Those handles are beautiful! I love the angle at the butt of the handle!


----------



## sbwertz

I use the MinWax wipe on poly.  In our hot dry climate, it cures in an hour or so, except during monsoon.  In the winter, it is very dry, but not so warm and it takes longer.  I use it on non-turned items, most recently on a desk set tray to hold a fountain pen and business cards, and on the base for a paper towel holder.


----------



## madara

I love the MinWax Wipe-On Poly. I've used it on knife handles and other non-turned items. It dries very quickly and allows you to apply several coats in a short period of time. Traditional Poly seems like it always takes a day or two to harden, plus I avoid drips and runs with the Wipe-On Poly.


----------



## darrin1200

darrin1200 said:


> I just checked Rockler, and it is not available for shipment to my country. I think I will have to do a cross border trip to get it.
> Edit:  I just sent a message to Gluboost. We’ll see what they say.




Didn't mean to hijack.
Just heard from Gluboost, and they connected me with a guitar shop in Toronto. I'm hoping to try this stuff.


----------



## leehljp

George, I am going to chime in again.


> provide identical hardness and finish/gloss mirror.



Because pens in "general" require only a short time to bring to the finish stage, and because CA provides a tough hard shine, CA does things others can't in the same amount of time. Of course we know that. I have used tung oil at times, and when I do it right, I am always amazed at the outcome. But REAL tung oil takes an eternity to finish, especially compared to CA. Within the "durability and protection" of the pen, I will put Tung Oil side by side with CA. Tung Oil, depending on the brand and degree of clarity, will enhance some wood tones but maybe change holly and other bright colored woods in a minuscule negative degree.

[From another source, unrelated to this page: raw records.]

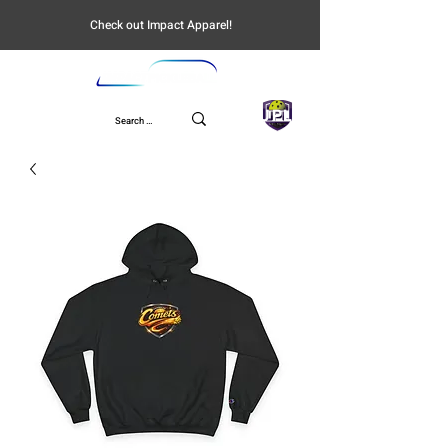
Check out Impact Apparel!
UPL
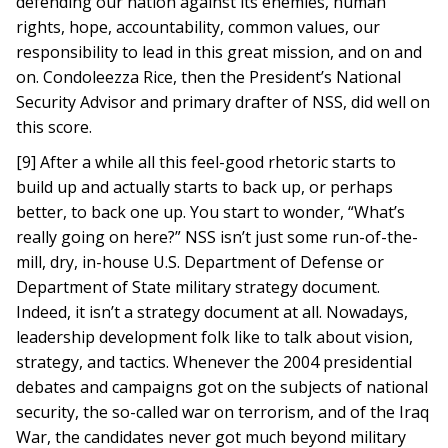
defending our nation against its enemies, human
rights, hope, accountability, common values, our
responsibility to lead in this great mission, and on and
on. Condoleezza Rice, then the President’s National
Security Advisor and primary drafter of NSS, did well on
this score.
[9] After a while all this feel-good rhetoric starts to
build up and actually starts to back up, or perhaps
better, to back one up. You start to wonder, “What’s
really going on here?” NSS isn’t just some run-of-the-
mill, dry, in-house U.S. Department of Defense or
Department of State military strategy document.
Indeed, it isn’t a strategy document at all. Nowadays,
leadership development folk like to talk about vision,
strategy, and tactics. Whenever the 2004 presidential
debates and campaigns got on the subjects of national
security, the so-called war on terrorism, and of the Iraq
War, the candidates never got much beyond military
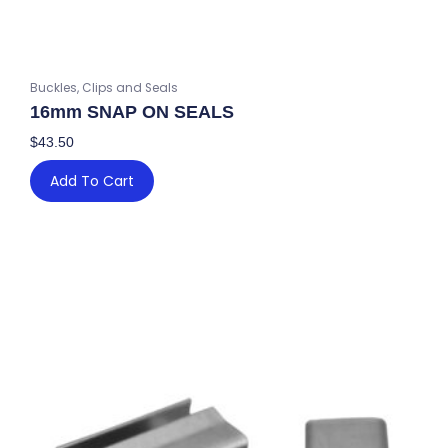
Buckles, Clips and Seals
16mm SNAP ON SEALS
$
43.50
Add To Cart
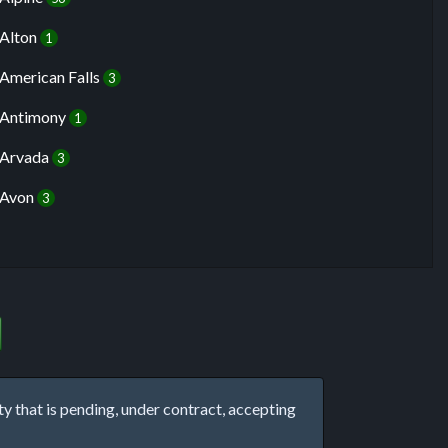
Alton
1
American Falls
3
Antimony
1
Arvada
3
Avon
3
that is pending, under contract, accepting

The drawback to T O is the time factor with the number of steps/coats necessary.

I haven't thought of developing an equivalent shine on built up T O. Not sure if it will, but wood is wonderfully displayed under a good build up of T O.


----------



## Sylvanite

If you _really_ want the most durable wood finish, that will withstand the harshest use and most handling, look into conversion varnish.  

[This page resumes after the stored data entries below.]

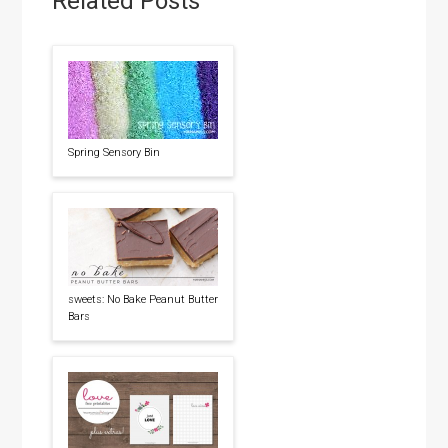
Related Posts
Spring Sensory Bin
sweets: No Bake Peanut Butter
Bars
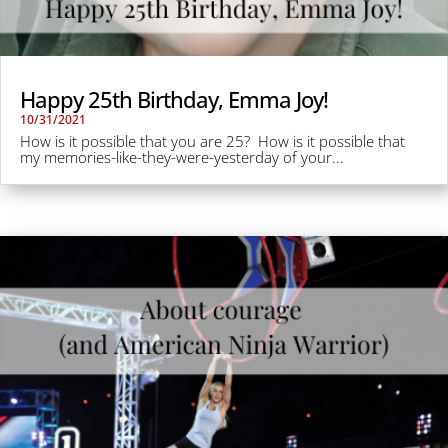
Happy 25th Birthday, Emma Joy!
10/31/2021
How is it possible that you are 25? How is it possible that
my memories-like-they-were-yesterday of your...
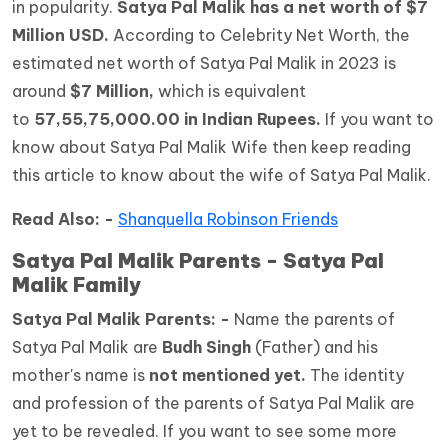
in popularity.
Satya Pal Malik has a net worth of $7
Million USD.
According to Celebrity Net Worth, the
estimated net worth of Satya Pal Malik in 2023 is
around
$7 Million,
which is equivalent
to
57,55,75,000.00 in Indian Rupees.
If you want to
know about Satya Pal Malik Wife then keep reading
this article to know about the wife of Satya Pal Malik.
Read Also: -
Shanquella Robinson Friends
Satya Pal Malik Parents - Satya Pal
Malik Family
Satya Pal Malik Parents: -
Name the parents of
Satya Pal Malik are
Budh Singh
(Father) and his
mother's name is
not mentioned yet.
The identity
and profession of the parents of Satya Pal Malik are
yet to be revealed. If you want to see some more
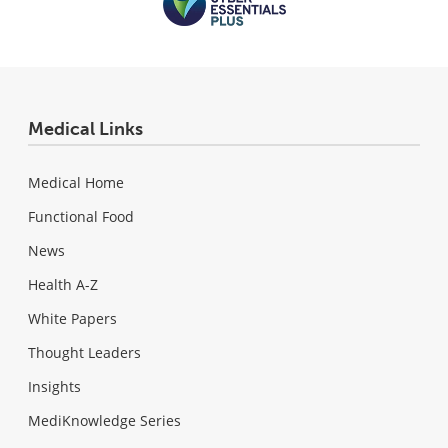
Medical Links
Medical Home
Functional Food
News
Health A-Z
White Papers
Thought Leaders
Insights
MediKnowledge Series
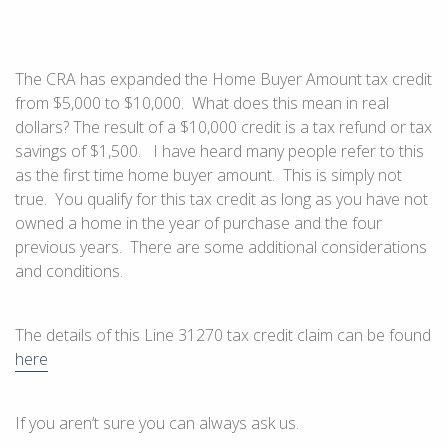
The CRA has expanded the Home Buyer Amount tax credit
from $5,000 to $10,000. What does this mean in real
dollars? The result of a $10,000 credit is a tax refund or tax
savings of $1,500. I have heard many people refer to this
as the first time home buyer amount. This is simply not
true. You qualify for this tax credit as long as you have not
owned a home in the year of purchase and the four
previous years. There are some additional considerations
and conditions.
The details of this Line 31270 tax credit claim can be found
here
If you aren’t sure you can always ask us.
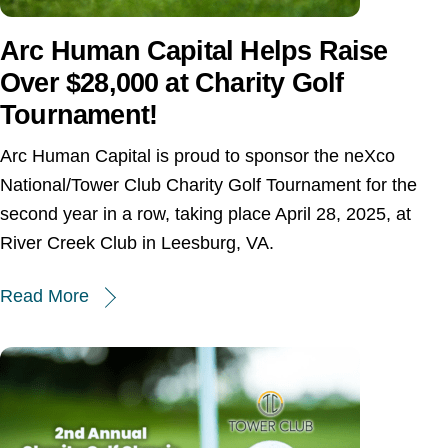
Arc Human Capital Helps Raise
Over $28,000 at Charity Golf
Tournament!
Arc Human Capital is proud to sponsor the neXco
National/Tower Club Charity Golf Tournament for the
second year in a row, taking place April 28, 2025, at
River Creek Club in Leesburg, VA.
Read More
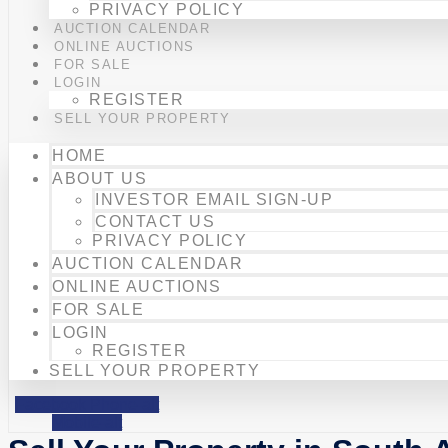
PRIVACY POLICY
AUCTION CALENDAR
ONLINE AUCTIONS
FOR SALE
LOGIN
REGISTER
SELL YOUR PROPERTY
HOME
ABOUT US
INVESTOR EMAIL SIGN-UP
CONTACT US
PRIVACY POLICY
AUCTION CALENDAR
ONLINE AUCTIONS
FOR SALE
LOGIN
REGISTER
SELL YOUR PROPERTY
Facebook
Phone-alt
Mobile-alt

It's not the easiest, nor the cheapest finish, and it is quite wasteful for small batches, but holds up better than anything else I know.


----------



## Wagner11

Is it possible you are referring to KBS diamond coat? It's the only thing like what you mentioned that I can remember being mentioned.


----------



## madara

I like the look and feel of a nice TO finish. I like to use a variety of finishing methods. I haven't mastered CA yet so I use friction polish (Aussie Oil) or TO.


----------